Sani!…tra parentesi

Per rompere le catene della schiavitù del consumismo, dello spreco, delle cose inutili, che appesantiscono la vita è maggiormente il pianeta. Salus! Per essere consapevoli che il mondo non ci appartiene, per questo dovremmo averne cura. Curare il mondo per curare noi stessi, oltre ogni finzione imposta dal sistema che ci vieta l’esistenza, per poi propinarci una quotidianità fatta di banalità, e ipocrisia. Marco Paolini, sul palcoscenico del Quirino di Roma, accompagnato da un immenso musicista “cantattore” ci racconta gli ultimi 50 anni con la leggerezza “calviniana” e ci invita a riflettere sulla esistenza partendo dal saluto propiziatorio: sani! derivato dal latino salus.

Un modo onesto, puro di sentirsi parte attiva della vita che ci viene negata, rubata, imbrogliandoci tutti i giorni con eccessive e inutili vanità. Il senso della impotenza, difronte al potere che si autoassolve e non paga mai per i suoi soprusi-errori, ci viene ricordato dalle parole di Monguzzi che cita Sergio Endrigo. Sulla scena un castello di carta, carte da gioco, impilate una sopra l’altra per ricordarci quanto siamo precari, e quanto sono precarie le condizioni di vita. Siamo naufraghi su una zattera che galleggia e vaga su un mare di immondizia e melma. Un mare che non ci porta in nessun luogo, né tantomeno ci traghetta in un mondo reale. Tutto è precario. Effimero. Inesistente proprio perché esiste in questo modo surreale, dove noi siamo solo comparse senza diritto. Una cavalcata che ripercorre, sul filo di esperienze personali, la storia recente. La fine dell’illusione del welfare state, con tutto ciò che implica: accesso alla cultura, fruizione dei beni artistici materiali e immateriali, salute e sopravvivenza garantite (dalla culla alla tomba) anche per le fasce basse della società, la fine della idea della “crescita” illimitata tipica del mondo occidentale ed anche fallimento del tentativo di riforma di quel sistema alternativo rappresentato dall’Unione Sovietica e la cui implosione deve ancora manifestare tutti i suoi effetti (vedi Ucraina), la pandemia.

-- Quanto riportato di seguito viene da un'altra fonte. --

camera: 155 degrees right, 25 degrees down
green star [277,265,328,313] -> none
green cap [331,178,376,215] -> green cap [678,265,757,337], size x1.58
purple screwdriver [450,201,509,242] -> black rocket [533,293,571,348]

Paolini ci conduce, alla sua maniera simpatica, ironica, spesso amara, alla consapevolezza della fragilità delle umane costruzioni la cui esistenza dipende a volte da decisioni casuali (Petrov), a misurare le nostre reali dimensioni, a non pensarci onnipotenti. Il lungo monologo, da non perdere a nostro avviso, si svolge all’ombra di un enorme castello di carte: una costruzione che si regge su un fragilissimo equilibrio, perfetta metafora del mondo che viviamo.

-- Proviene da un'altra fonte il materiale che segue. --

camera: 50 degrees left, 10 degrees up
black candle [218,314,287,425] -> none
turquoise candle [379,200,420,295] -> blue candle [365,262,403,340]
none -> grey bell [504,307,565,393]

Ed ecco allora il lampo di genio dell’attore, del capocomico, del partigiano che resiste sul palco, narrando ciò che ci viene nascosto. Paolini ci fa sentire protagonisti attivi del suo racconto, restituendoci la dignità di spettatori, e il diritto di viverla da dentro, l’esperienza di vita nuova, non più come elementi passivi. Ci mostra tutta l’inutilità della grandezza di super attori, che poi tanto super non sono, se non nel loro essere “uomo senza qualità” così bene descritti da Musil. A tutto c’è un limite, quando il limite si supera è necessaria la purga per ricondurre tutti alle proprie origini, con umiltà e semplicità. La guerra nucleare che diventa la guerra climatica, estensione di quanto accade oggi. Tutto ci viene propinato per farci preoccupare di eventi surreali, così da non pensare alla vera realtà che ci sta uccidendo giorno dopo giorno. Le frontiere sbarrate, il filo spinato, le porte chiuse. Nessuno risponde più alle richieste di aiuto. Nessuno più accoglie. Tutto accade. Tutto avviene con il consenso passivo-attivo che ci fa essere solo semplici servi di una società basata sul profitto e sulla disumanizzazione dei rapporti. Tutto avviene cantando che andrà tutto bene.

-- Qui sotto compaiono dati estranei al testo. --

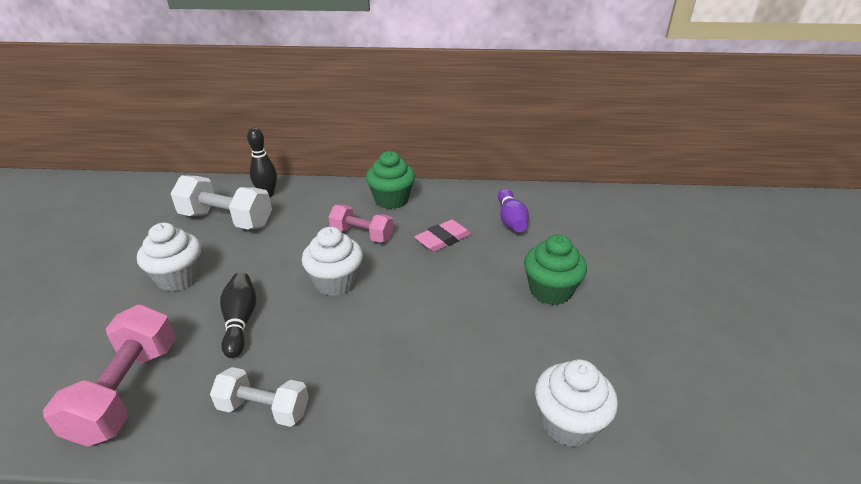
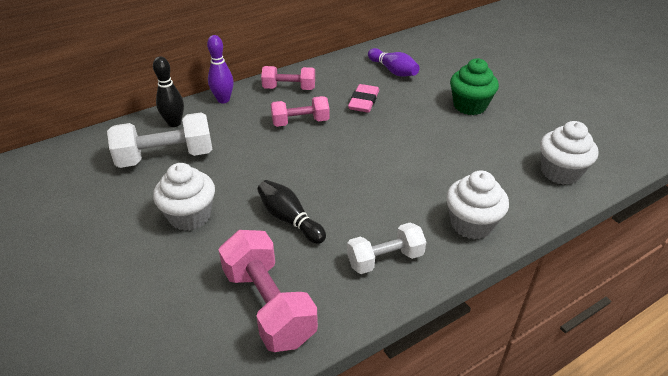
camera: 35 degrees left, 5 degrees up
white cupcake [302,227,363,296] -> white cupcake moved to [446,170,509,239]
green cupcake [366,151,415,209] -> pink dumbbell [261,66,315,90]
none -> purple bowling pin [207,35,234,103]

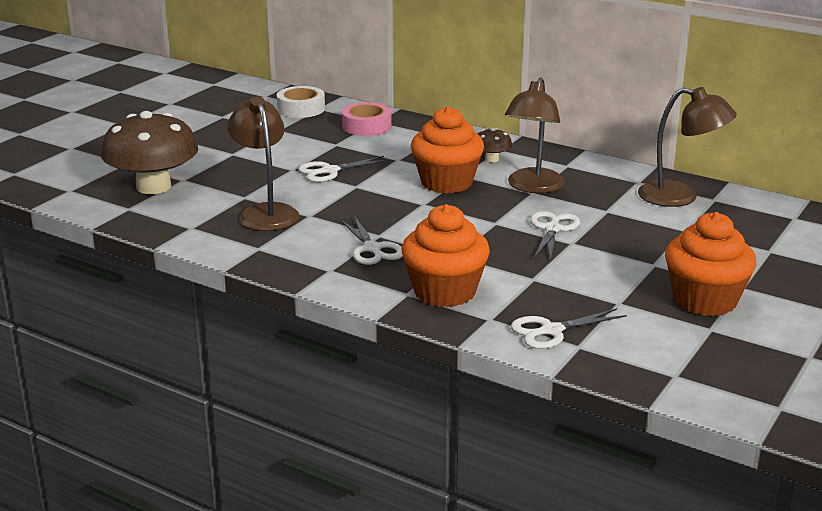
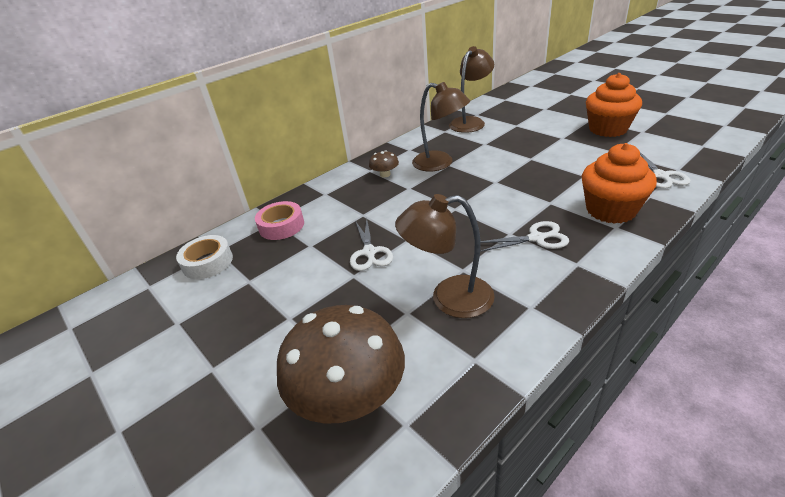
camera: 70 degrees left, 10 degrees up
orange cupcake [411,106,484,194] -> none
white scissors [530,211,580,261] -> none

I grandi della terra distruggono il mondo con il nostro plauso. Allora è meglio tornare alla incomprensione di Gaudì, che nella sua follia aveva percepito che la salvezza di ognuno è dentro ognuno. Che la bellezza del reale è in ciò che crediamo surreale. Il nostro risveglio passa dal sentirsi portatori di un diritto che si ottiene anche acquistando un biglietto per il teatro, ove poter assistere al racconto della epoca, che è poi la nostra vita.